___ Text excerpt
For all the talk about Ukraine in the House impeachment inquiry, there’s a character standing just offstage with a dominant role in this tale of international intrigue: Russia.

WASHINGTON (AP) — For all the talk about Ukraine in the House impeachment inquiry, there’s a character standing just offstage with a dominant role in this tale of international intrigue: Russia.

As has so often been the case since President Donald Trump took office, Moscow provides the mood music for the unfolding political drama.

“With you, Mr. President, all roads lead to Putin,” House Speaker Nancy Pelosi declared last week, not for the first time.

The impeachment investigation is centered on allegations that Trump tried to pressure Ukraine’s President Volodymyr Zelensky to dig up dirt on Trump political rival Joe Biden, holding up $391 million in U.S. military aid to the Eastern European nation as leverage.

In her testimony before the House impeachment panel last week, former Ambassador to Ukraine Marie Yovanovitch suggested that Trump’s actions played into the hands of Vladimir Putin, whose government backs separatists in a five-year-old war in eastern Ukraine.

Yovanovitch, a 33-year veteran of the State Department known for fighting corruption in Ukraine and elsewhere, was ousted from her position as ambassador after Trump and his allies, including Rudy Giuliani, began attacking her and claimed she was badmouthing the president.

Her ouster, she and several Democratic lawmakers said, benefited Putin.

“How is it that foreign corrupt interests can manipulate our government?” Yovanovitch asked House investigators. “Which country’s interests are served when the very corrupt behavior we’ve been criticizing is allowed to prevail? Such conduct undermines the U.S., exposes our friends and widens the playing field for autocrats like President Putin.”

After two days of public testimony and the release of thousands of pages of transcripts from witnesses who met with investigators behind closed doors, Democratic and Republican lawmakers seem further entrenched in their corners about whether the Trump abused the powers of  his office.

Trump asked Zelensky to do him a “a favor” and investigate Biden and his son Hunter’s business dealings in Ukraine. At the same time, Ukraine was awaiting $391 million in U.S. military aid.

While Democrats say the request to investigate the Bidens represented a quid pro quo, or a  bribe, Trump says he was within his rights to ask the country to look into corruption. Democrats, trying to make their accusations more understandable, have settled on framing the president’s actions as bribery, which, as Pelosi noted, is mentioned in the Constitution.

Hunter Biden served on the board of a Ukrainian gas company at the same time his father was leading the Obama administration’s diplomatic dealings with Kiev. Though the timing raised concerns among anticorruption advocates, there has been no evidence of wrongdoing by either the former vice president or his son.
______
___ Source data
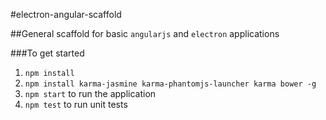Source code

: #electron-angular-scaffold

##General scaffold for basic `angularjs` and `electron` applications

###To get started
1. `npm install`
2. `npm install karma-jasmine karma-phantomjs-launcher karma bower -g`
3. `npm start` to run the application
4. `npm test` to run unit tests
______
Request A:
Answer these questions from the article on Russia and the House impeachment inquiry:
(i) How much U.S. military aid was Ukraine awaiting?
(ii) How long had Marie Yovanovitch served at the State Department?
(iii) On what kind of company's board did Hunter Biden serve?
Request B:
Reproduce the passage from the article on Russia and the House impeachment inquiry, starting with "As has so often" and going on through "nation as leverage.".
Request C:
Write the next part of the article on Russia's role in the House impeachment inquiry, picking up after its last sentence.

Result A:
(i) $391 million
(ii) 33 years
(iii) A Ukrainian gas company

Result B:
As has so often been the case since President Donald Trump took office, Moscow provides the mood music for the unfolding political drama.

“With you, Mr. President, all roads lead to Putin,” House Speaker Nancy Pelosi declared last week, not for the first time.

The impeachment investigation is centered on allegations that Trump tried to pressure Ukraine’s President Volodymyr Zelensky to dig up dirt on Trump political rival Joe Biden, holding up $391 million in U.S. military aid to the Eastern European nation as leverage.

Result C:
Trump has dismissed the impeachment proceedings as a “joke” that deny him and Republican lawmakers due process.

A key ally on Capitol Hill, Rep. Devin Nunes, R-Calif., casts the impeachment inquiry as a continuation of the Democrats’ “spectacular implosion of their Russia hoax.”

“In the blink of an eye, we're asked to simply forget about Democrats on this committee falsely claiming they had more than circumstantial evidence of collusion between President Trump and Russians,” Nunes said.

Democrats are trying to brighten the spotlight on the theory that Trump is doing the bidding of Putin.

Russia, a historic adversary of the United States, has too often emerged as a benefactor of Trump’s actions, says Rep. Ted Lieu, a California Democrat.

In his July 25 call with Zelensky, Trump pushed discredited information that hackers in Ukraine — rather than Russia — interfered in the 2016 elections.

Trump abruptly moved U.S. Special Forces from northern Syria at Turkey’s urging in October, which created a security vacuum Russia has filled.

Trump has also repeatedly disparaged and even suggested withdrawing from NATO, the military alliance that has deterred Soviet and Russia aggression since it was formed after World War II.

“It’s clear that the Trump administration foreign policy is chaotic and incoherent with one exception: Many of his actions benefit Russia,” Lieu said.

In open hearings and closed-door testimony, Democrats have said that Trump’s foreign policy frequently benefits Russia.

The concerns about Moscow linger even after special counsel Robert Mueller’s nearly two-year investigation into Russian interference in the 2016 election dogged Trump for much of his first term and led to the conviction so far of five of his campaign advisers or close associates.

Mueller, a former FBI director, did not clear Trump of wrongdoing, nor did he allege that he committed misconduct.

“If Putin doesn’t have something on him, he’s doing all this for some bizarre reason,” said Rep. Mike Quigley, an Illinois Democrat on the House Intelligence Committee.

In her testimony before impeachment investigators in October, Fiona Hill, until July the Russia analyst on the National Security Council, delivered an impassioned warning that the United States’ taste for conspiracy theories and faltering resistance to corruption represents a self-inflicted crisis and renders the country vulnerable to its enemies.

“The Russians, you know, can’t basically exploit cleavages if there are not cleavages,” she said. “The Russians can’t exploit corruption if there’s not corruption. They can’t exploit alternative narratives if those alternative narratives are not out there and getting credence. What the Russians do is they exploit things that already exist.”

Other witnesses, including Deputy Secretary of State George Kent and Ambassador William Taylor, the acting chief Ukraine envoy, also testified that Russia was the chief beneficiary of Trump’s decision to withhold military aid to Ukraine.

“Our holding up of security systems that would go to a country that is fighting aggression from Russia for no good policy reason, no good substantive reason, no good national security reason, is wrong,” Taylor said.

U.S. diplomats also worried that the hold on the security assistance would undercut Zelensky, whom they viewed as a reformer in a nation that has repeatedly endured tumult spurred by endemic corruption.

“I think the signal that there is controversy and question about the U.S. support of Ukraine sends the signal to Vladimir Putin that he can leverage that as he seeks to negotiate with not only Ukraine but other countries,” Kent said.